----- TEXT EXCERPT
We ran instrumental variable analysis to ascertain for associations between genetically determined 2‐AAA levels and selected phenotypes using an MR approach. When certain assumptions are met, MR can ascertain associations between an exposure and an outcome. 37 In this case, our exposure was plasma 2‐AAA, whereas the outcomes included 11 cardiometabolic traits (body mass index, waist circumference, HDL‐C, LDL‐C, total cholesterol, triglycerides, fasting glucose, fasting insulin, T2D, coronary artery disease, CRP). To infer relationships between exposures and outcomes, MR analyses assume (1) the genetic instrument associated with 2‐AAA; (2) the association between the genetic instrument and 2‐AAA was independent of potential confounders; (3) the genetic instrument was not pleiotropic, and could only affect the outcome through 2‐AAA; and (4) the effect was homogeneous. To construct our 2‐AAA genetic instrument, we selected independent SNPs associated with plasma 2‐AAA with P<5×10−4 and the same effect direction from at least 3 of the 4 data sets included in the meta‐analysis and tested the association with cardiometabolic outcomes using the inverse‐variance weighted average meta‐analysis (IVWA) method. Because the 2‐AAA metabolite was measured using different technologies, it was not possible to harmonize the effect sizes across data sets, even after applying a common transformation to each data set. Thus, SNP weightings for the PS were based on the largest European ancestry (FHS) and largest African ancestry (JHS) cohorts. The pleiotropy‐robust MR‐Egger and Weighted Median methods were used as sensitivity analyses and to confirm the magnitude and direction of associations identified by IVWA. To assess effects of our outcomes on 2‐AAA, we also ran the reverse MR, using cardiometabolic traits as the exposure and 2‐AAA as the outcome. The genetic instrument for each trait was constructed using SNPs P<5×10−8 in their respective GWAS, except for fasting insulin, where no SNPs passed the GWAS significance threshold, so we applied a nominal threshold of P<5×10−4. All MR methods were calculated using the Mendelian Randomization R package. 38 Bonferroni‐adjusted P<0.0046 (0.05/11) by IVWA was considered significant.
----------
In the Mendelian randomization excerpt, what P-value threshold was considered significant? Please answer in one sentence.
----- DATA EXCERPTS
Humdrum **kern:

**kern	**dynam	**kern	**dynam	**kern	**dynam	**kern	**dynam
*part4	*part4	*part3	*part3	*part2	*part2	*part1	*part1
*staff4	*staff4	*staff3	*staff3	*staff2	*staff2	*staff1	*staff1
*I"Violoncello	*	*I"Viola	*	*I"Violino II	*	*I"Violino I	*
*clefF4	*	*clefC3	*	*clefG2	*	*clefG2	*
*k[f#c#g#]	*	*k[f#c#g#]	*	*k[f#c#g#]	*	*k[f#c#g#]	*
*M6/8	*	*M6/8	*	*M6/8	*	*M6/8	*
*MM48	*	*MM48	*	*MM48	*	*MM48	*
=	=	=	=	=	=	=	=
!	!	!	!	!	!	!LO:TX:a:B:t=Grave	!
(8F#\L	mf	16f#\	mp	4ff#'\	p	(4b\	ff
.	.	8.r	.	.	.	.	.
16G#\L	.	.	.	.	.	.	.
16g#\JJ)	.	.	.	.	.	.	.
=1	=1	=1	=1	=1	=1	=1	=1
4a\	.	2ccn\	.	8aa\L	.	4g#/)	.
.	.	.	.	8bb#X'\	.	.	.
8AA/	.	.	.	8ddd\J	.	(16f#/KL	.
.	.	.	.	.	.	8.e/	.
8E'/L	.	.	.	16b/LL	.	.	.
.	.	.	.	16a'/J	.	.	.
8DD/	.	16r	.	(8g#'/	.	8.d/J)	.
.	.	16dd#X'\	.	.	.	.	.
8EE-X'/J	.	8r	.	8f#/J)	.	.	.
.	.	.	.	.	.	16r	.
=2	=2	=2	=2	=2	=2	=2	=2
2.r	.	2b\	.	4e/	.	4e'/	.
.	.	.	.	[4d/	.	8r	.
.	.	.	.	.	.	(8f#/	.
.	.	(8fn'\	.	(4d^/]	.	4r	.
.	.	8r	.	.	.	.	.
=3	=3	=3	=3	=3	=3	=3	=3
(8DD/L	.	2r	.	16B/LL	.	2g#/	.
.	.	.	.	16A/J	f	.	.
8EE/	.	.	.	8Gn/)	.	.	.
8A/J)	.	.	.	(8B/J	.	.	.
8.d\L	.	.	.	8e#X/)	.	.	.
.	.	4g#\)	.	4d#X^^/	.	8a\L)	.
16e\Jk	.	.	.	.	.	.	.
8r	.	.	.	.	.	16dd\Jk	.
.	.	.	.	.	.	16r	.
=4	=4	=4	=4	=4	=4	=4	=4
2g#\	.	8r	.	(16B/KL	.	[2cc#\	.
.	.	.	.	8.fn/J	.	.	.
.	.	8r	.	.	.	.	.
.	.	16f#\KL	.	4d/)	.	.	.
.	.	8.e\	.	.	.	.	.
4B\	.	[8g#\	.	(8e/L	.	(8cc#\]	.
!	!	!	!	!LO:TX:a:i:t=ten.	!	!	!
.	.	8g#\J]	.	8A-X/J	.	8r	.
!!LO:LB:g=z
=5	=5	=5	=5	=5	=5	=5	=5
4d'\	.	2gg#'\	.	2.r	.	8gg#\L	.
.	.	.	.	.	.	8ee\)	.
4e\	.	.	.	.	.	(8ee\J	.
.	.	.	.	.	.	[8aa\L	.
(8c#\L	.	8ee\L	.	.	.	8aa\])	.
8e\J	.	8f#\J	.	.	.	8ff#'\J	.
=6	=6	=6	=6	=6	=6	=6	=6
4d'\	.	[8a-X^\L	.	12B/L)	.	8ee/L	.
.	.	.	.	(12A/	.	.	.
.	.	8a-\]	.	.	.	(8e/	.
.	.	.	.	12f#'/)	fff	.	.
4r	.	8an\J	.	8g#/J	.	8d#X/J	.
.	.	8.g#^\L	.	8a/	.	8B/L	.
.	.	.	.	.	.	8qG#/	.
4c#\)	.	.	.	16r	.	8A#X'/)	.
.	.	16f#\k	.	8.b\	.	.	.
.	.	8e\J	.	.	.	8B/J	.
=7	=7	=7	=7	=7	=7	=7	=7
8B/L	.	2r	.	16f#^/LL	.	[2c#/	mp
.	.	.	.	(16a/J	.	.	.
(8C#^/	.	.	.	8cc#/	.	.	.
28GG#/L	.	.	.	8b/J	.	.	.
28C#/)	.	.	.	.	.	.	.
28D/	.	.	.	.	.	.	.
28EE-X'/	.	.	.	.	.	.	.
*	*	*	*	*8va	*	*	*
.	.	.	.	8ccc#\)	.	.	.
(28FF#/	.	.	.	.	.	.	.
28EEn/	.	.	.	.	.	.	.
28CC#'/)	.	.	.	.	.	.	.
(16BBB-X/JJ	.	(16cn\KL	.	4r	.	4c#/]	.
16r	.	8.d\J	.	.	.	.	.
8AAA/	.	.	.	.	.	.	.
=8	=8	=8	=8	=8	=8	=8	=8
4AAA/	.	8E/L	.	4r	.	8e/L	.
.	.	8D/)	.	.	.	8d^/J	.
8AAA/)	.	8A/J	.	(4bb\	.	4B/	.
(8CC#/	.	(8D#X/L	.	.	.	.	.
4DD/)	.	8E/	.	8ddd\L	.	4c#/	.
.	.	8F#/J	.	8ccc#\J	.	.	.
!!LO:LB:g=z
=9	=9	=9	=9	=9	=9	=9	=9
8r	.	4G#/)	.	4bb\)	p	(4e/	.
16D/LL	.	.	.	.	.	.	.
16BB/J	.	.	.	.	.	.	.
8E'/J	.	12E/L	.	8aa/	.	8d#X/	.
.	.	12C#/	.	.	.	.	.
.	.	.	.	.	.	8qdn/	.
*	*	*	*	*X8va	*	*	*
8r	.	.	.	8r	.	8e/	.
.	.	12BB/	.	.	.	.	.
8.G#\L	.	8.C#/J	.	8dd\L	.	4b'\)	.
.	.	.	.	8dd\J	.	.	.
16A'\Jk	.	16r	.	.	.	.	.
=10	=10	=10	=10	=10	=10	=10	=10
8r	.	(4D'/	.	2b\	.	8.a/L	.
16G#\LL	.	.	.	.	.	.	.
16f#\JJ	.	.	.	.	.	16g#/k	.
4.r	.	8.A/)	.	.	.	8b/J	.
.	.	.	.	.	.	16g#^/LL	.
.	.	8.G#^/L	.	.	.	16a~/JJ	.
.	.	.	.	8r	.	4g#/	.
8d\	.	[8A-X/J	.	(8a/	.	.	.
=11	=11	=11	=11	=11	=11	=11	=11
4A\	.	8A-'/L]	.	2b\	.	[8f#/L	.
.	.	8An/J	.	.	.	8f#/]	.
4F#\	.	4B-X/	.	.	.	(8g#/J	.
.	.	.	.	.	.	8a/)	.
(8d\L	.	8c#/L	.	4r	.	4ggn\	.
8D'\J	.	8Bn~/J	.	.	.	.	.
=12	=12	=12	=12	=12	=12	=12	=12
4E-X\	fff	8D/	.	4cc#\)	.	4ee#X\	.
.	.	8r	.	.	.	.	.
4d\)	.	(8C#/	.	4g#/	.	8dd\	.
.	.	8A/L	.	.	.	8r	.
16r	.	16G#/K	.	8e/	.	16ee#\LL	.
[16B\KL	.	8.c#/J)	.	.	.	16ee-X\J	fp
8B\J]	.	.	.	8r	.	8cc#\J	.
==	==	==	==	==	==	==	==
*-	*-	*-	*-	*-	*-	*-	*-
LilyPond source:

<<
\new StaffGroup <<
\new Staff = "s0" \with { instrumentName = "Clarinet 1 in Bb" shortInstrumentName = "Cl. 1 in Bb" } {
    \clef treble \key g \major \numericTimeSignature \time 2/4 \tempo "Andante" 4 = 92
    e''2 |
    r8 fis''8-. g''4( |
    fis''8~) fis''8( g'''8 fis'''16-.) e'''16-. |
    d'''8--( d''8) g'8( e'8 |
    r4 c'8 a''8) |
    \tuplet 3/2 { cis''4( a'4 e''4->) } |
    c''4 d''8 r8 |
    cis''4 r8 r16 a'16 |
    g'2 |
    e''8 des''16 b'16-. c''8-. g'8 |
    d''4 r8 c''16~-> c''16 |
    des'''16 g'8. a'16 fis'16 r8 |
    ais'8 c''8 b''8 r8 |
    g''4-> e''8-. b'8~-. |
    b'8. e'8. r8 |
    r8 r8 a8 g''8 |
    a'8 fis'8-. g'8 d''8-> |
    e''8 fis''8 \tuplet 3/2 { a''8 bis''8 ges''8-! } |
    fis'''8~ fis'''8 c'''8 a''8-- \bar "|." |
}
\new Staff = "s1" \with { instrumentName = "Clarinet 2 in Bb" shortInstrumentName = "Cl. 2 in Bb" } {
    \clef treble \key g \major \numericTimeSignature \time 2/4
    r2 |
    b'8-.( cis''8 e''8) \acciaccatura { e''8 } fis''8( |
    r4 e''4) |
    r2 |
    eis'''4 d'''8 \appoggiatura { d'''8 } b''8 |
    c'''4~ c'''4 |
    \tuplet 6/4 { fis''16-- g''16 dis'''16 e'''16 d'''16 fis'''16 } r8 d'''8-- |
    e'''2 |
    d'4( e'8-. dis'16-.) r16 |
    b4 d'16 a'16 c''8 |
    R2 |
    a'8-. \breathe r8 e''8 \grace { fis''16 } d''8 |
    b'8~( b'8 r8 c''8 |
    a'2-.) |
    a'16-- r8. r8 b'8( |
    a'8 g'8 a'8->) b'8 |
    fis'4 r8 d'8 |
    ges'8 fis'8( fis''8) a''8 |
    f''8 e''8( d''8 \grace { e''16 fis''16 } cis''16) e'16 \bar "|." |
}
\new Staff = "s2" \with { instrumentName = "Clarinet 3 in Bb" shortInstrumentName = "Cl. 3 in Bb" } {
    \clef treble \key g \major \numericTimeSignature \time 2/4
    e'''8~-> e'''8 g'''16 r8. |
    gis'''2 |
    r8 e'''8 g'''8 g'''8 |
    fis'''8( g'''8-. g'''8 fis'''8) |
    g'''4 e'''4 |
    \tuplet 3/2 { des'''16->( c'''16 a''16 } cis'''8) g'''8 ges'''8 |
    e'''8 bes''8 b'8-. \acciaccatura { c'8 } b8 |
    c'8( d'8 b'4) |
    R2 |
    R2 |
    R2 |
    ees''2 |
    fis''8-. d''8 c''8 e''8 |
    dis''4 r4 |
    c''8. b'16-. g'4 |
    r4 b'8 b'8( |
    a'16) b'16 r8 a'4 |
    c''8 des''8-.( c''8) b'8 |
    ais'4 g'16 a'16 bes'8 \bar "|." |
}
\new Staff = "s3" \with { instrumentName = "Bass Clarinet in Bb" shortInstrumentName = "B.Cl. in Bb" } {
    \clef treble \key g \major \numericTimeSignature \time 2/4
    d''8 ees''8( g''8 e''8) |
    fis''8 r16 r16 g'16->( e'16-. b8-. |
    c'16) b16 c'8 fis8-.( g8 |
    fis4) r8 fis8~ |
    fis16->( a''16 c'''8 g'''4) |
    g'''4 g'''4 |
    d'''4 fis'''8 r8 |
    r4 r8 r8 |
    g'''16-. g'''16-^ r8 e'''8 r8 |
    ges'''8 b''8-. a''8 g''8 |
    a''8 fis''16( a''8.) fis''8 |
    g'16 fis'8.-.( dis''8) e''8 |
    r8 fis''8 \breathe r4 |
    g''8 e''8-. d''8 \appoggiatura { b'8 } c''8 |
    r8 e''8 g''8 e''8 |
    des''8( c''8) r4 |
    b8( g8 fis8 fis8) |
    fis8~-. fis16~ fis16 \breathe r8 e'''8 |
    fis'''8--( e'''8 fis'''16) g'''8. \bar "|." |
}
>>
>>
----------
### SOLUTION:
A Bonferroni-adjusted P<0.0046 (0.05/11) by IVWA was considered significant.